La capital del Turia ya no debería llamarse así, pues el río Turia no pasa, con sus aguas alguna vez arrolladoras, por la ciudad, habiendo en su cauce ahora jardines, fuentes, canchas de tenis y sendas para los corredores y practicantes de la bicicleta. A medida que uno sale del centro sin dejar la antigua ribera fluvial, el cauce está más seco y sólo adornado en sus paredones desnudos con mensajes de amor de los grafiteros -unos seres muy sentimentales, pese a las aparien-cias-, casi todos ilegibles desde la altura de nuestra mirada peatonal. Sin duda, Dios sí los ve.

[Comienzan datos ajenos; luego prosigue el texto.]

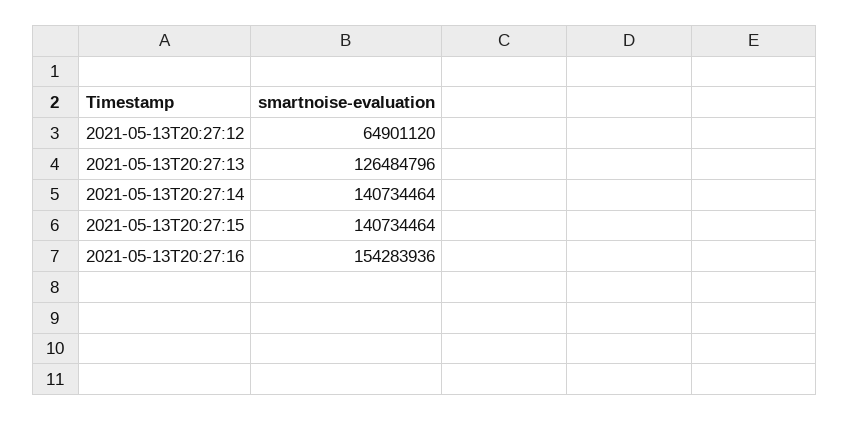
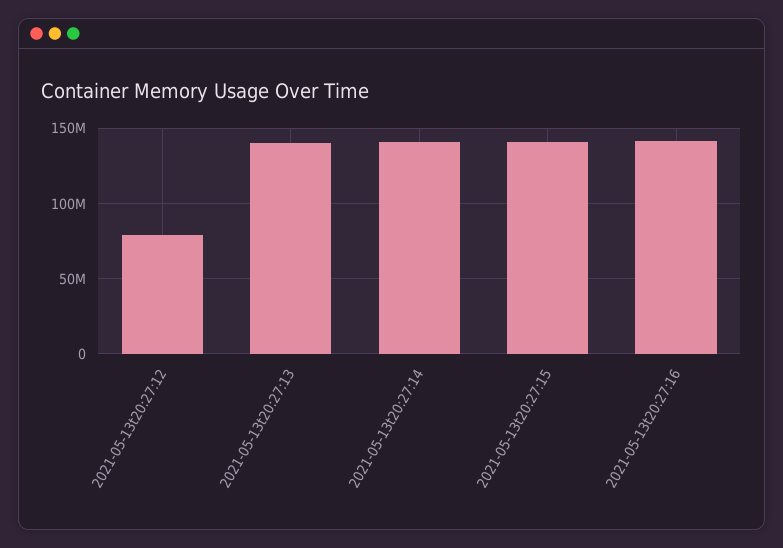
  {
-   "2021-05-13T20:27:12": 64901120,
+   "2021-05-13T20:27:12": 80000000,
-   "2021-05-13T20:27:13": 126484796,
+   "2021-05-13T20:27:13": 140000000,
    "2021-05-13T20:27:14": 140734464,
    "2021-05-13T20:27:15": 140734464,
-   "2021-05-13T20:27:16": 154283936
+   "2021-05-13T20:27:16": 140000000
  }

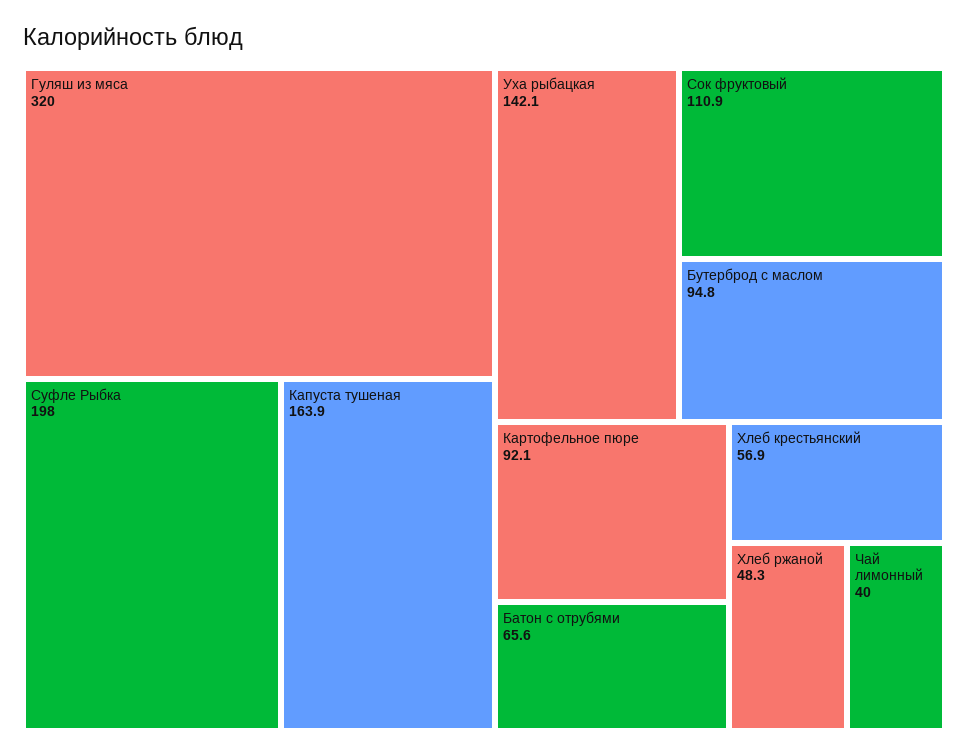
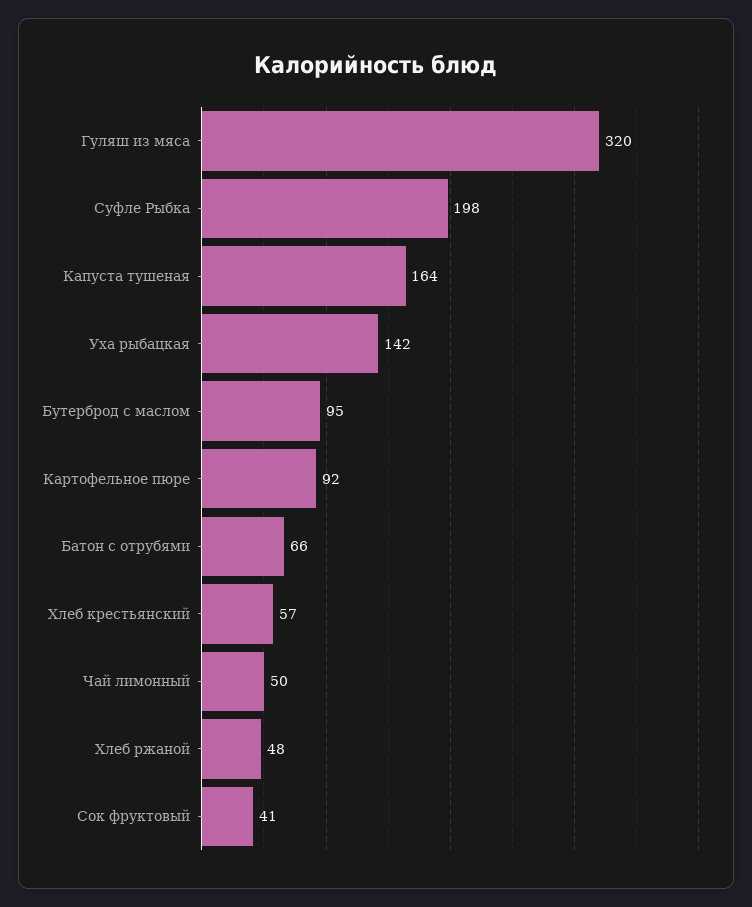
  {
    "Гуляш из мяса": 320,
    "Суфле Рыбка": 198,
    "Капуста тушеная": 163.9,
    "Уха рыбацкая": 142.1,
-   "Сок фруктовый": 110.9,
+   "Сок фруктовый": 41,
    "Бутерброд с маслом": 94.8,
    "Картофельное пюре": 92.1,
    "Батон с отрубями": 65.6,
    "Хлеб крестьянский": 56.9,
    "Хлеб ржаной": 48.3,
-   "Чай лимонный": 40
+   "Чай лимонный": 50
  }

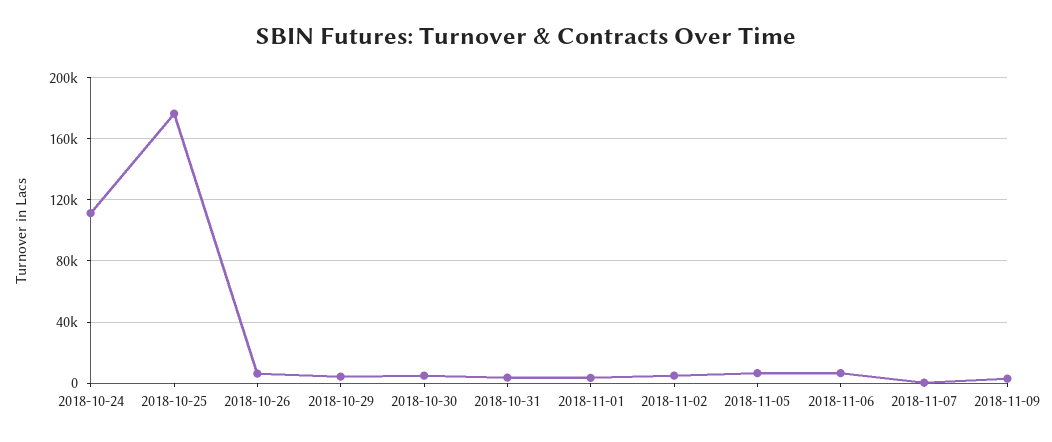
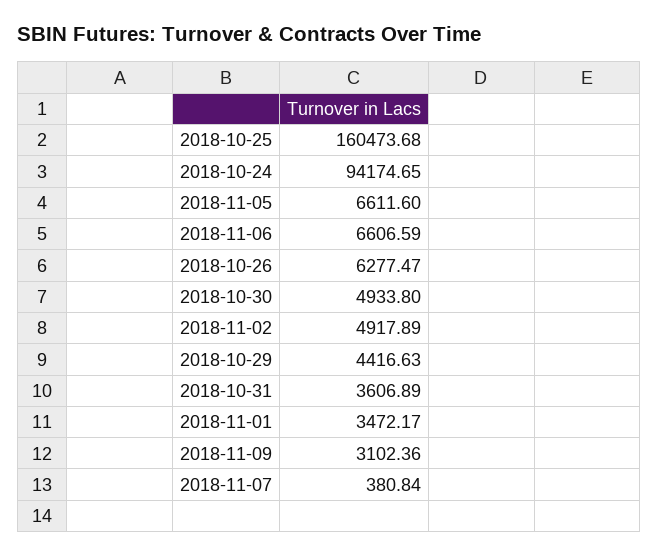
  {
-   "2018-10-24": 110000,
+   "2018-10-24": 94174.65,
-   "2018-10-25": 175000,
+   "2018-10-25": 160473.68,
    "2018-10-26": 6277.47,
    "2018-10-29": 4416.63,
    "2018-10-30": 4933.8,
    "2018-10-31": 3606.89,
    "2018-11-01": 3472.17,
    "2018-11-02": 4917.89,
    "2018-11-05": 6611.6,
    "2018-11-06": 6606.59,
    "2018-11-07": 380.84,
    "2018-11-09": 3102.36
  }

Tengo con Valencia una relación de la que el doctor Freud podría haber sacado mucho partido psíquico. Por la hondura y densidad de mis raíces, yo iba a menudo a la capital del Antiguo Reino, y al niño aquella monumentalidad de su centro histórico le impresionaba entonces menos que otras opulencias más frondosas y hasta chillonas: las frutas de cerámica del Mercado Central, las mascletás de las fiestas de San José, y las propias fallas, que eran mucho más hiperrealistas y grandiosas que las que por San Juan se plantaban en Alicante. En esos viajes, mis padres hablaban el valenciano con los suyos, y mis hermanos y yo quedábamos, entendiéndolo casi todo, un poco excluidos de esa lengua atávica que a nosotros no nos enseñaron. Ahora, desde fuera, Madrid se me aparece como un lugar añorado, a ratos ajeno, como lo son las ciudades que se desconocen, aunque estoy seguro de que cuando en pocos días regrese la encontraré igual de levantada y extenuante, igual de entretenida. Y al poco de estar en ella viviendo allí todas las horas del día, me habré merecido, como ustedes, mi derecho humano a huir de ella a la primera ocasión.